Abderazak Ali is a manager at Flavor Bee, a restaurant in Minneapolis known for hot Jamaican wings, burgers, and falafel sandwiches. He moved from Somalia to Minnesota three years ago, and while he's comfortable serving up a meal, he is not as comfortable taking a food safety exam in English.
The state requires most businesses to have at least one manager certified in food safety. In Minneapolis, there are nearly 200 Somali-owned restaurants and day-care centers. For Somali entrepreneurs, the hurdles to passing that exam include language, Western standardized testing and costs.

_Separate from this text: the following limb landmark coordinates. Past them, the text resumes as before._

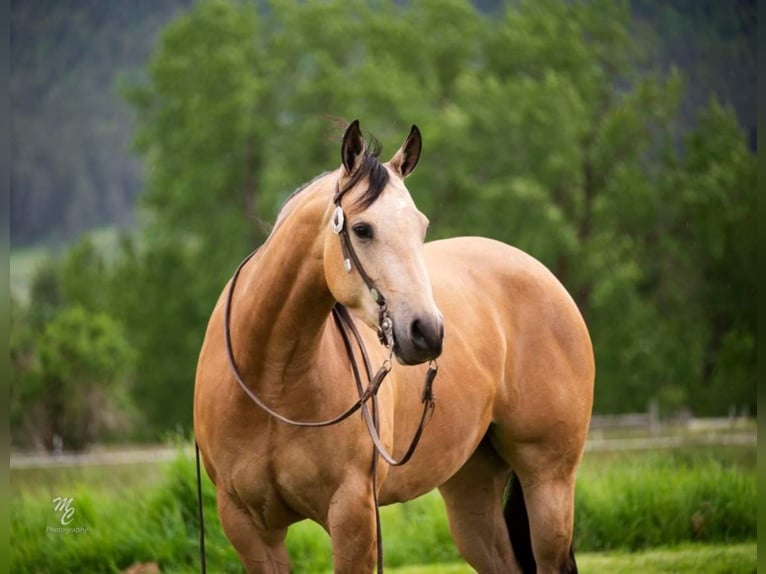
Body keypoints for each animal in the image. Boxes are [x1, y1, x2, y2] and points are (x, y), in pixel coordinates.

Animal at [195, 119, 596, 572]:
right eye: (362, 229)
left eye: (420, 228)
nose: (427, 331)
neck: (272, 382)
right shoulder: (248, 527)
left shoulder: (353, 515)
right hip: (472, 492)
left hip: (548, 483)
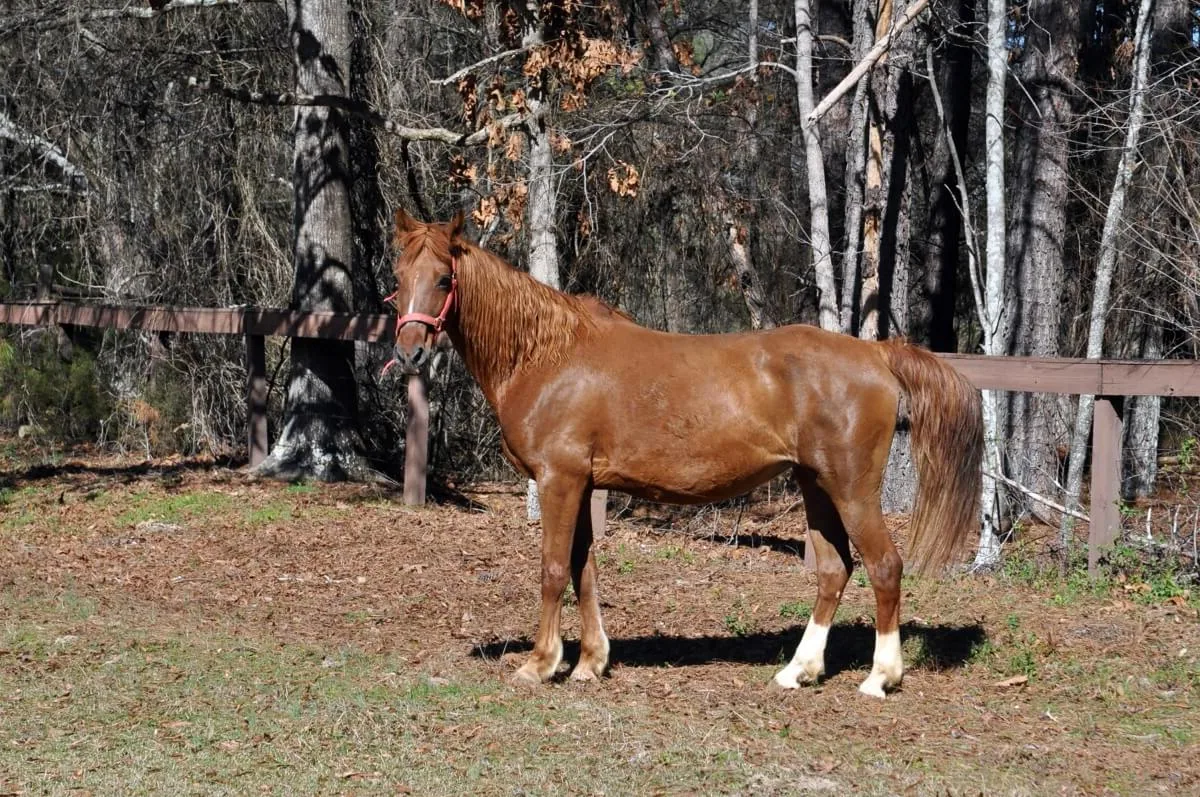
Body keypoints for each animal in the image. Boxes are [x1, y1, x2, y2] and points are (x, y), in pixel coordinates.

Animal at [386, 209, 983, 698]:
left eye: (444, 278)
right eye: (399, 278)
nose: (408, 352)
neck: (547, 354)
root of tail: (875, 353)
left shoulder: (560, 480)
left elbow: (554, 569)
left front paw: (540, 664)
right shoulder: (584, 484)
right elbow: (585, 570)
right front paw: (591, 663)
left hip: (852, 488)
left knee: (885, 566)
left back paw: (881, 677)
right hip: (815, 485)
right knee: (835, 571)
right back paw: (798, 670)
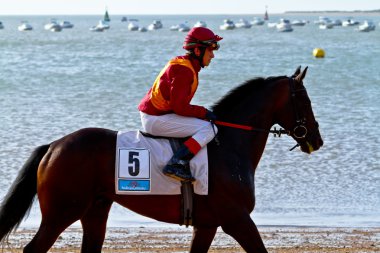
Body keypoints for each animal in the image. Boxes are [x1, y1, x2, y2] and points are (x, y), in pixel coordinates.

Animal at [0, 66, 324, 252]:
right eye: (305, 99)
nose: (317, 139)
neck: (229, 146)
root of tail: (53, 146)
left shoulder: (207, 225)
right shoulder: (237, 219)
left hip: (94, 210)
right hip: (61, 213)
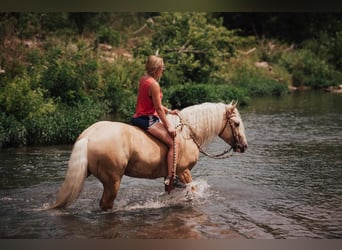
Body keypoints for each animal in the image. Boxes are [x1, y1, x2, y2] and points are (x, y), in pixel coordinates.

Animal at [48, 100, 247, 210]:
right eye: (236, 123)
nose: (244, 146)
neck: (188, 133)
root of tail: (88, 136)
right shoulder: (183, 172)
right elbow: (193, 192)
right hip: (112, 181)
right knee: (106, 204)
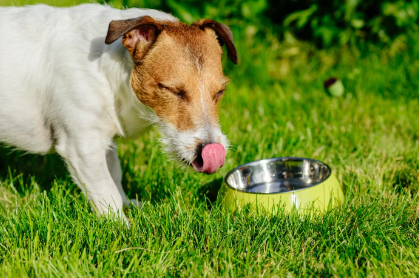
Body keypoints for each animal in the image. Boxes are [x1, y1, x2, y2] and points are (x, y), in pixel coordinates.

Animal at [0, 3, 236, 222]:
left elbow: (115, 173)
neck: (105, 71)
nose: (211, 150)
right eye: (173, 90)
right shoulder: (82, 146)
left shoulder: (106, 140)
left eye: (220, 92)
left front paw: (126, 205)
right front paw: (120, 226)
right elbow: (105, 189)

"Most Somali business owners, they don't speak good English," Ali said.
The food safety test is available in Spanish, Korean and other languages, but not in Somali. To help Ali and other Somali food managers pass the exam, the city of Minneapolis approved funding to hold Somali food safety training classes as well.
Most people who take the test get a book, in English, a month in advance, and then spend half a day with an instructor, then take the exam.
But Farhiya Farah doesn't even give a book out to her Somali students. Farah, who owns GlobeGlow Consulting, a company that works with what she calls the "limited-English population," helped lead the training.
"Some students, even writing their name is a challenge, forget about doing an exam," Farah said. "And yet they're cooks at restaurants, and they're very much in the food business."
She took three full days to teach bacteria names like Salmonellosis, and jargon like "highly-susceptible population," terms that aren't easy to translate into Somali.
Bette Packer, a registered environmental health specialist, and another instructor in the Somali food training class, has been teaching about food safety for two decades. She pointed out that the Somali students get the concepts orally, but the Western style standardized test throws them off.
She said some students struggle with the answer form that requires users to fill in a circle for the correct answer to a question.
"I've known some people that have had to take exams four to six times, just to pass," Packer said. "We want them to be successful. We want them to have pride, and you don't have pride if you fail, fail, fail."
And failure can lead to fines and costly extra exams. "It's a vicious cycle," she said.
In an effort to help, the city of Minneapolis subsidizes most of the $150 per student cost of the exams.
Several more Somali-language food safety training classes will be offered this year.